3. Rely on dealers to help you learn

People who are naturally cautious buyers can be reluctant to engage in discussion about a piece with the person who is selling it. Yet it does not take long to recognize the difference between an empty sales pitch and deep knowledge on the part of the seller. More often than not, antiques dealers are thrilled to answer your questions, whether about the piece itself or about its price structure. Most dealers want people to feel good about their purchase and come back for more, so it makes solid business sense to share as much knowledge as possible. We have seen customers’ interests and collections grow and become more refined the more they have tapped into our expertise over the years, and that is very satisfying for all involved.

4. Be savvy about auctions

Thousands of antiques hit the auction block every day, and the internet makes it easy to see more than is possible to absorb. The sheer volume of antiques available at auction is one of their chief advantages. Some of the disadvantages however, are that descriptions and dates are often scanty, and there are no guarantees that any of the information is accurate. And of course there is the buyer’s premium, which is now 25% at some auction houses

Some people prefer to buy at auction because they feel confident about the price they’re paying since another buyer has bid to a similar level against them. But what they might not realize is that unless an auction is advertised as “unreserved,” participants are often bidding against a reserve set by the consigner of the piece, who is sometimes a dealer or collector. Being the only person bidding against a reserve (which is executed as bids by the auctioneer) is not so different from walking into a booth at an antiques show and buying the antique at the price set by the dealer.

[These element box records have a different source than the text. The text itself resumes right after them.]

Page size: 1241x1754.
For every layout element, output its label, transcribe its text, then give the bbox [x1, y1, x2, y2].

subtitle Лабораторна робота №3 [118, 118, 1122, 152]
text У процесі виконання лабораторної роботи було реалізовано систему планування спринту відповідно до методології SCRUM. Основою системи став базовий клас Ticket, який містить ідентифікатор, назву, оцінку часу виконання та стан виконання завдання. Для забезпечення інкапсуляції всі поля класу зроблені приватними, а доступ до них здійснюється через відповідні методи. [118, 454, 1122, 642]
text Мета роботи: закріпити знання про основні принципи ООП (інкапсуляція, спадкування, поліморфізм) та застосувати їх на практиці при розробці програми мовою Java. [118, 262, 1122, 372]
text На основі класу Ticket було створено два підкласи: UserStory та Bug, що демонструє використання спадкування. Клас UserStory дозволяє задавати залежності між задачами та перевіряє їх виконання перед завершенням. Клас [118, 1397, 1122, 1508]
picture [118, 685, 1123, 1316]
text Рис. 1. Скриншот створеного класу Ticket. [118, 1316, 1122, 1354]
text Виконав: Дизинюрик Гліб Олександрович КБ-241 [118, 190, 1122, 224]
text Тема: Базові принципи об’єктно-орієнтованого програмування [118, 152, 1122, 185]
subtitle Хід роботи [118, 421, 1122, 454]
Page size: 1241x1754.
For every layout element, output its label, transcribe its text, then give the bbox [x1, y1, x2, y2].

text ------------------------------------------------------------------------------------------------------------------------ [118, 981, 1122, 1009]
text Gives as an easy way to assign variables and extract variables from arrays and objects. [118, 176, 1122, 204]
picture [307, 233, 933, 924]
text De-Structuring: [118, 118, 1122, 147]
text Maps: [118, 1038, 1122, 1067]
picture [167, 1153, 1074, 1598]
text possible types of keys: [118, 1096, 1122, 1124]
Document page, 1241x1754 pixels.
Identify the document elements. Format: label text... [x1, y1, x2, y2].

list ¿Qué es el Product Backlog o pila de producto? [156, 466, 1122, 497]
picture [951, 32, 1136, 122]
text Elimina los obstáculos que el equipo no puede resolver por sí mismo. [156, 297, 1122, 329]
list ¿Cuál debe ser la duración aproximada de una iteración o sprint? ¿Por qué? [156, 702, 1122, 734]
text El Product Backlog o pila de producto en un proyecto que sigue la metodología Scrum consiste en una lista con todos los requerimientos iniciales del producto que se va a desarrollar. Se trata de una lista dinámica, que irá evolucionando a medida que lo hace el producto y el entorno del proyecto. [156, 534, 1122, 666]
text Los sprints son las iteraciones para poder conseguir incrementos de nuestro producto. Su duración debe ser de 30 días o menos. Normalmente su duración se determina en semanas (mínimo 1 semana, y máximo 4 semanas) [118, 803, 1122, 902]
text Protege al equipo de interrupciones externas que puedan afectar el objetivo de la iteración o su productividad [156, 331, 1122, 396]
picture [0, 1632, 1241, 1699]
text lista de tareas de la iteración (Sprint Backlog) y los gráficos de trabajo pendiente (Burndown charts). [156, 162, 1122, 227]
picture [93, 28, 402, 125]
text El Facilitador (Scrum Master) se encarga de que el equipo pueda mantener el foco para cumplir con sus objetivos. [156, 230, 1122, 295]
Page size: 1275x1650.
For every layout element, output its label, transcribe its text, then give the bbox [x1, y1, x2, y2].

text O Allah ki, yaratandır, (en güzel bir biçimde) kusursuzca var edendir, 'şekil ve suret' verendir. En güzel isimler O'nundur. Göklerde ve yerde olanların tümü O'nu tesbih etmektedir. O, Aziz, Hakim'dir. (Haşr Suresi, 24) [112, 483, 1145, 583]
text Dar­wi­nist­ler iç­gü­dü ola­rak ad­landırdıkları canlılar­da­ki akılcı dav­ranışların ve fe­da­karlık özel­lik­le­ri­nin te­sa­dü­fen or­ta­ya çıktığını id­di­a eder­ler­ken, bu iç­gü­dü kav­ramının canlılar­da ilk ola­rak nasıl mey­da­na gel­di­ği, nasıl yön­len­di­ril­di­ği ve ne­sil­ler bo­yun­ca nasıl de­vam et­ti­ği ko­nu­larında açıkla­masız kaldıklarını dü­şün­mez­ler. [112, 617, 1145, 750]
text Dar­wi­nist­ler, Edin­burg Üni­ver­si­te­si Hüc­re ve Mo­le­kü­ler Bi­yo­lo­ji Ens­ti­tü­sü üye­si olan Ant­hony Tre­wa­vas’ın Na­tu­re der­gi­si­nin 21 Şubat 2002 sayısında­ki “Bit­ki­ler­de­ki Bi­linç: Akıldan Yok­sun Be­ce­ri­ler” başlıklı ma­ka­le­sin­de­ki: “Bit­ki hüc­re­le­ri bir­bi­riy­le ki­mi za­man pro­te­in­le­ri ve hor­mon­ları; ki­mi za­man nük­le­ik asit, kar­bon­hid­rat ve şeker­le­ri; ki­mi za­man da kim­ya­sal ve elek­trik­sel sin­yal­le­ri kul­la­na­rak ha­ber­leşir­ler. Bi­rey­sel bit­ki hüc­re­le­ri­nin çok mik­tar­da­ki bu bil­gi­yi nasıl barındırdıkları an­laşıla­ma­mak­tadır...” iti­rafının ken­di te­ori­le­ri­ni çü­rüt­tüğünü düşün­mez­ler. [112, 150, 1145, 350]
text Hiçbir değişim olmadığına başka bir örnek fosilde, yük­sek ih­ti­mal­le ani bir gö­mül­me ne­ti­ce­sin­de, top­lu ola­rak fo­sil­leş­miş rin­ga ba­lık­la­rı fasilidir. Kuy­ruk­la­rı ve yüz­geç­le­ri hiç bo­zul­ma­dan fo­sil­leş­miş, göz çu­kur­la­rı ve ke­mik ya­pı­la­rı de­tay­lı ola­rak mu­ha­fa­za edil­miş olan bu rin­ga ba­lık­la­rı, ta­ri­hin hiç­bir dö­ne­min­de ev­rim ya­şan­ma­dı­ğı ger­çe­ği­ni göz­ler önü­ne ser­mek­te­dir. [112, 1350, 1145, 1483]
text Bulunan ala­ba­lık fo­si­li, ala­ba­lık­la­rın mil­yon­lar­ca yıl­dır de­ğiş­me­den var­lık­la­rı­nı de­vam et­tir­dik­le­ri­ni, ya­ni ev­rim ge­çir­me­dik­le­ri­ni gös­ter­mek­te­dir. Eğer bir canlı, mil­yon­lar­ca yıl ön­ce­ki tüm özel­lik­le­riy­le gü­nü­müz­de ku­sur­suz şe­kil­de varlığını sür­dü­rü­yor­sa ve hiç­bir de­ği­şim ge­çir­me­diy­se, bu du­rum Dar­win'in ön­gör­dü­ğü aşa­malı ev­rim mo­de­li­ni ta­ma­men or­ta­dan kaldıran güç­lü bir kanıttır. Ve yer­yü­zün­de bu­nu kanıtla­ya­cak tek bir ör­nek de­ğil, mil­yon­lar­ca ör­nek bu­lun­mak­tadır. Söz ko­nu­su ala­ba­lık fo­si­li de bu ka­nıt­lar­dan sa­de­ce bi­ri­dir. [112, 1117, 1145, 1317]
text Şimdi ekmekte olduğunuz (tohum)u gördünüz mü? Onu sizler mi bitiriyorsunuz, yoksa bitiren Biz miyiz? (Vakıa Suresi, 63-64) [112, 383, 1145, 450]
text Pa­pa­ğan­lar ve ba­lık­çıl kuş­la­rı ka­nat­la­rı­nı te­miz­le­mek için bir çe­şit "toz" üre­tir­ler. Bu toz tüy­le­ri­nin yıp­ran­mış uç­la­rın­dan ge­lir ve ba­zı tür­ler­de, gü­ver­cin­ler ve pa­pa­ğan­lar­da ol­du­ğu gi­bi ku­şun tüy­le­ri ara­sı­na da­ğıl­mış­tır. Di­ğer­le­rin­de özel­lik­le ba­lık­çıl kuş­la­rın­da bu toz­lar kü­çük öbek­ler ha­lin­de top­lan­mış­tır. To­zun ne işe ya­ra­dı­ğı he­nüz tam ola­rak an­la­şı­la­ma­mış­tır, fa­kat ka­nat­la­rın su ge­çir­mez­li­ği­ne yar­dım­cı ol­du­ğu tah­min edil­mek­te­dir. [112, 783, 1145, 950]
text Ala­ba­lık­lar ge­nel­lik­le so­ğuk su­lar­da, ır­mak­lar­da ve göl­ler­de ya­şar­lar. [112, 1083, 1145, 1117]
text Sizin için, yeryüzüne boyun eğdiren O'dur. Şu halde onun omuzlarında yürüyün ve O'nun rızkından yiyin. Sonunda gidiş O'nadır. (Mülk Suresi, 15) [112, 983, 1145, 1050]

Also, when two determined bidders go head-to-head for a piece, its price can soar well beyond what a knowledgeable dealer would have asked for it.

Finally, people thinking about selling their own antiques at auction should keep in mind that they will be paying not only a commission to the auctioneer, but also in essence, the buyer’s premium. This is because bidders will stop bidding at a percentage less than they value it, which is equal to the amount they have to pay to the auctioneer as a premium.

5. Go for the green – environmentally and monetarily

With opportunities to buy new merchandise bombarding us nearly every second of our waking hours (especially when online), it is easy to be apathetic about seizing the moment to buy an antique by thinking that you can always find something similar later. While it is true that reproductions and interesting contemporary designs (of furniture for instance) abound in the marketplace, buying old rather than new whenever possible is the best choice for forward-thinking people for two main reasons.

The first is that antiques are the ultimate low-impact recyclables – they have been recycled in the past and most likely (especially if you adhere to piece-of-advice #1) will be recycled/reused in the future. The statement that “antiques are green” is not just a feel-good marketing slogan, but an increasingly important consideration as we change modes of consumption to reduce our environmental impact.

The second is that antiques continue to have monetary value even after you use or enjoy them, which seldom can be said for new merchandise. Even if you purchase a recently manufactured high-end designer sofa, you will struggle to resell it for anywhere near the price that you paid for it. Happily, that is not so with antiques. Unless a piece gets broken or battered while you own it, you can usually recoup your investment plus or minus a bit, depending on a variety of circumstances.


Since you are reading this article, it is more than likely that you’re already a dedicated buyer of antiques. Nevertheless, we hope that these things are worth remembering as you encounter and fall in love with pieces from the past while on antiquing excursions this and every month.